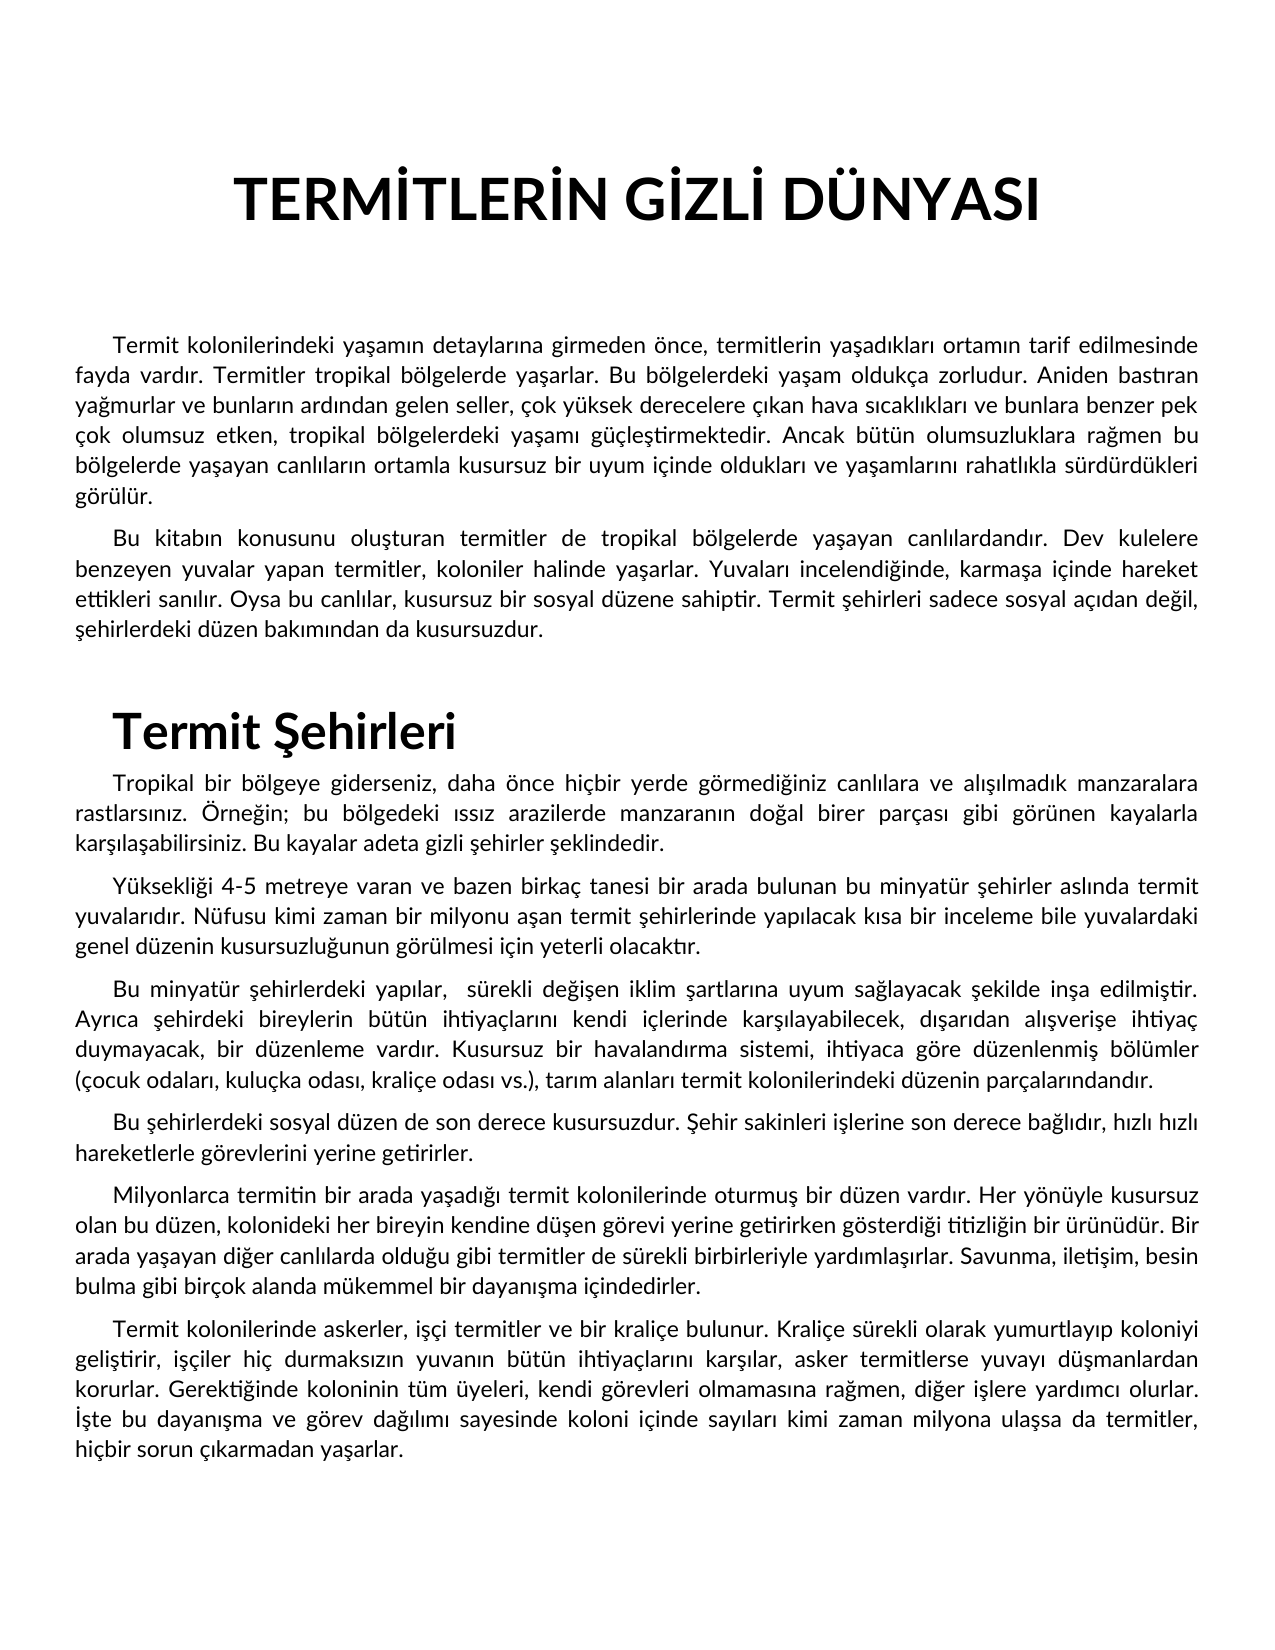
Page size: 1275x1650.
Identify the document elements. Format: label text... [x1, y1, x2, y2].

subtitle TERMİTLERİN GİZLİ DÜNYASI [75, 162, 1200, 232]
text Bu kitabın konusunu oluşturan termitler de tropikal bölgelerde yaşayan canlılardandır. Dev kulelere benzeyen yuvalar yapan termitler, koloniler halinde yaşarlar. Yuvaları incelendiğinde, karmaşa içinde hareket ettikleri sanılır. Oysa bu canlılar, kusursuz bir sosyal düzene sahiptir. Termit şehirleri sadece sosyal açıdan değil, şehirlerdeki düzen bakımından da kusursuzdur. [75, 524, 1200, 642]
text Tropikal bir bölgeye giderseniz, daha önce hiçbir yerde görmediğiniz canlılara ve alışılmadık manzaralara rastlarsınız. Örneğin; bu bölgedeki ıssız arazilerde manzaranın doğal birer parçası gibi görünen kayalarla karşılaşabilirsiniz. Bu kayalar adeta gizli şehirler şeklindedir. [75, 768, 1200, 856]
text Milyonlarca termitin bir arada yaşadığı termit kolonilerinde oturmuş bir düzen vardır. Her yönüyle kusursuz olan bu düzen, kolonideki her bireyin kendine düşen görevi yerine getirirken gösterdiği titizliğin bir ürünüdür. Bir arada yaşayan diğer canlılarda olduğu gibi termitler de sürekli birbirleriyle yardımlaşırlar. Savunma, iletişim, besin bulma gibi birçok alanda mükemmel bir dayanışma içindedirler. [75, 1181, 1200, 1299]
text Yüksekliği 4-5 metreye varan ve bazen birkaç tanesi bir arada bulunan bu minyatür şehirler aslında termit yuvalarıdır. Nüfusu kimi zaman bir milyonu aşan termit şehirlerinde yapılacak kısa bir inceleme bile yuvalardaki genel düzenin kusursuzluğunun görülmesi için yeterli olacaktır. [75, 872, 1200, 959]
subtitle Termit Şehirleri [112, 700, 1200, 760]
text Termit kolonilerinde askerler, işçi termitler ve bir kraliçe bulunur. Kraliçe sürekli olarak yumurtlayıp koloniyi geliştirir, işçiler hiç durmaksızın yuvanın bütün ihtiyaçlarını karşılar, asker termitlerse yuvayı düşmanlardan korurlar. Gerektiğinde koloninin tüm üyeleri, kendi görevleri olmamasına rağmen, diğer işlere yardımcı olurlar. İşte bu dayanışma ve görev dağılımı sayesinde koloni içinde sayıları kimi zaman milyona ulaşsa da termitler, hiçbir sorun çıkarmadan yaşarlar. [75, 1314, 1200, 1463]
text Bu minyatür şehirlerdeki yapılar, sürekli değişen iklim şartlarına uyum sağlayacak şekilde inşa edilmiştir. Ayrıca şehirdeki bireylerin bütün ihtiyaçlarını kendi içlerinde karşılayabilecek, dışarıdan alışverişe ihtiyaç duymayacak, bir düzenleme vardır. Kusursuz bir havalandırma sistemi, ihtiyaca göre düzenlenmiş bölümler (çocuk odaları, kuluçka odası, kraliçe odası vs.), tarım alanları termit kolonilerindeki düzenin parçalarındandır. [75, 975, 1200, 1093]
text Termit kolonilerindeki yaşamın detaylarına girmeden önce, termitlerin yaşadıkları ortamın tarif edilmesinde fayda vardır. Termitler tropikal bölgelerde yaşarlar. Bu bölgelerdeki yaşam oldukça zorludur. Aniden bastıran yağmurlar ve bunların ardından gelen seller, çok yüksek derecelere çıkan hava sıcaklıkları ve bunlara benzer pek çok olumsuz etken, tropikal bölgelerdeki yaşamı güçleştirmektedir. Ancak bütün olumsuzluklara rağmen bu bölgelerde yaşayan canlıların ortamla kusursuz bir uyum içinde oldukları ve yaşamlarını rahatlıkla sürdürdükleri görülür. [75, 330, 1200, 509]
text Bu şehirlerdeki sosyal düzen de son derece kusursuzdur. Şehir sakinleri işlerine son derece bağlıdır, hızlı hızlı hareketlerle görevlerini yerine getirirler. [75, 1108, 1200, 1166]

--

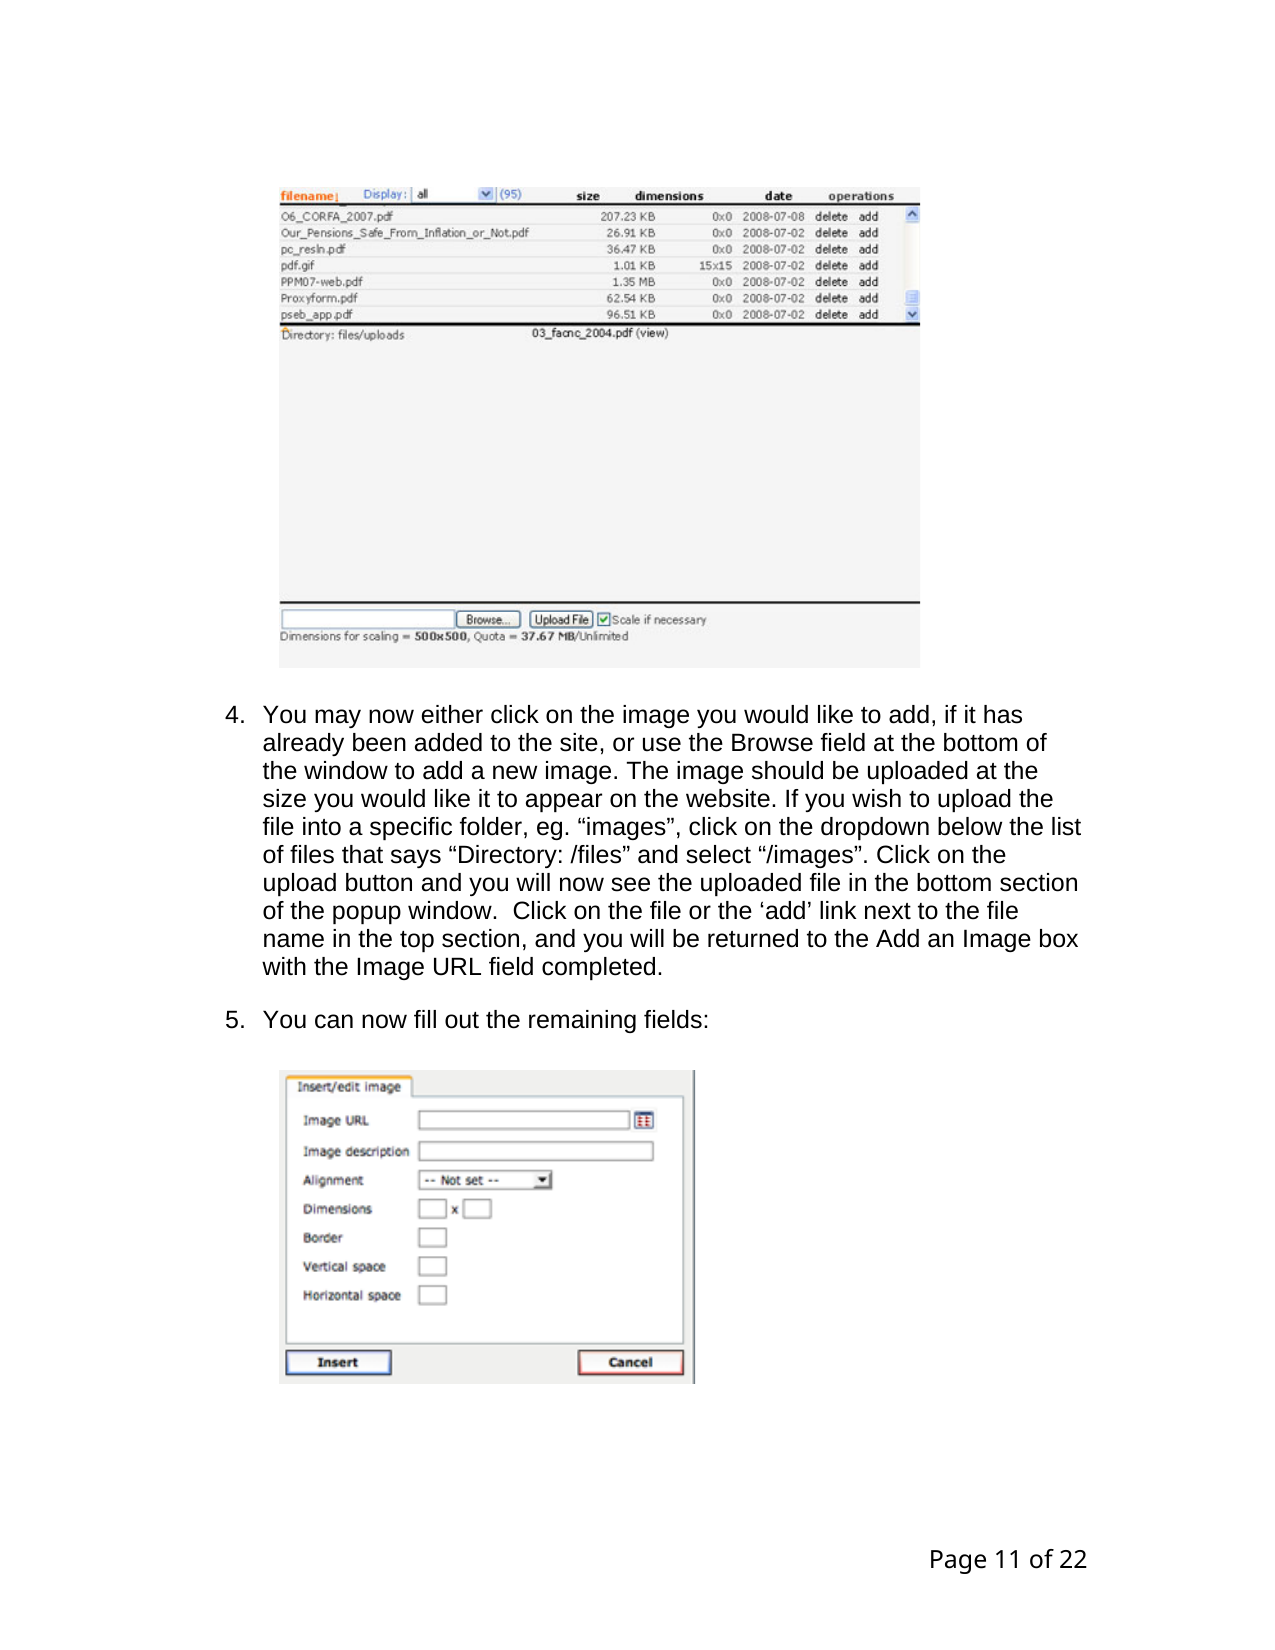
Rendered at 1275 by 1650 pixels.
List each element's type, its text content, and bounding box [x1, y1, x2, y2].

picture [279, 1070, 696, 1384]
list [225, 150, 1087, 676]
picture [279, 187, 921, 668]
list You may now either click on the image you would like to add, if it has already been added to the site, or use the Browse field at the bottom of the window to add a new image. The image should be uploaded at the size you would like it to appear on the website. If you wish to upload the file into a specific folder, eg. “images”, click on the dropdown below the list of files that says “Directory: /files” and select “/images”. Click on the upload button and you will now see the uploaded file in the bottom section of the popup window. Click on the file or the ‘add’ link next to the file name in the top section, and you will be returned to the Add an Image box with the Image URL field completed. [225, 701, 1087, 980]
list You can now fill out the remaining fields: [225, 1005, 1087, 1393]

## WORK REQUIRED
Turn the lines starting at the one containing "Page size: 1275x1650." and ending at the one containing "text Termit kolonilerinde askerler, işçi" into a Markdown table with the columns Row and Line. Number each line and leave out any blank lines.

## CORRECT OUTPUT
| Row | Line |
|---|---|
| 1 | Page size: 1275x1650. |
| 2 | Identify the document elements. Format: label text... [x1, y1, x2, y2]. |
| 3 | subtitle TERMİTLERİN GİZLİ DÜNYASI [75, 162, 1200, 232] |
| 4 | text Bu kitabın konusunu oluşturan termitler de tropikal bölgelerde yaşayan canlılardandır. Dev kulelere benzeyen yuvalar yapan termitler, koloniler halinde yaşarlar. Yuvaları incelendiğinde, karmaşa içinde hareket ettikleri sanılır. Oysa bu canlılar, kusursuz bir sosyal düzene sahiptir. Termit şehirleri sadece sosyal açıdan değil, şehirlerdeki düzen bakımından da kusursuzdur. [75, 524, 1200, 642] |
| 5 | text Tropikal bir bölgeye giderseniz, daha önce hiçbir yerde görmediğiniz canlılara ve alışılmadık manzaralara rastlarsınız. Örneğin; bu bölgedeki ıssız arazilerde manzaranın doğal birer parçası gibi görünen kayalarla karşılaşabilirsiniz. Bu kayalar adeta gizli şehirler şeklindedir. [75, 768, 1200, 856] |
| 6 | text Milyonlarca termitin bir arada yaşadığı termit kolonilerinde oturmuş bir düzen vardır. Her yönüyle kusursuz olan bu düzen, kolonideki her bireyin kendine düşen görevi yerine getirirken gösterdiği titizliğin bir ürünüdür. Bir arada yaşayan diğer canlılarda olduğu gibi termitler de sürekli birbirleriyle yardımlaşırlar. Savunma, iletişim, besin bulma gibi birçok alanda mükemmel bir dayanışma içindedirler. [75, 1181, 1200, 1299] |
| 7 | text Yüksekliği 4-5 metreye varan ve bazen birkaç tanesi bir arada bulunan bu minyatür şehirler aslında termit yuvalarıdır. Nüfusu kimi zaman bir milyonu aşan termit şehirlerinde yapılacak kısa bir inceleme bile yuvalardaki genel düzenin kusursuzluğunun görülmesi için yeterli olacaktır. [75, 872, 1200, 959] |
| 8 | subtitle Termit Şehirleri [112, 700, 1200, 760] |
| 9 | text Termit kolonilerinde askerler, işçi termitler ve bir kraliçe bulunur. Kraliçe sürekli olarak yumurtlayıp koloniyi geliştirir, işçiler hiç durmaksızın yuvanın bütün ihtiyaçlarını karşılar, asker termitlerse yuvayı düşmanlardan korurlar. Gerektiğinde koloninin tüm üyeleri, kendi görevleri olmamasına rağmen, diğer işlere yardımcı olurlar. İşte bu dayanışma ve görev dağılımı sayesinde koloni içinde sayıları kimi zaman milyona ulaşsa da termitler, hiçbir sorun çıkarmadan yaşarlar. [75, 1314, 1200, 1463] |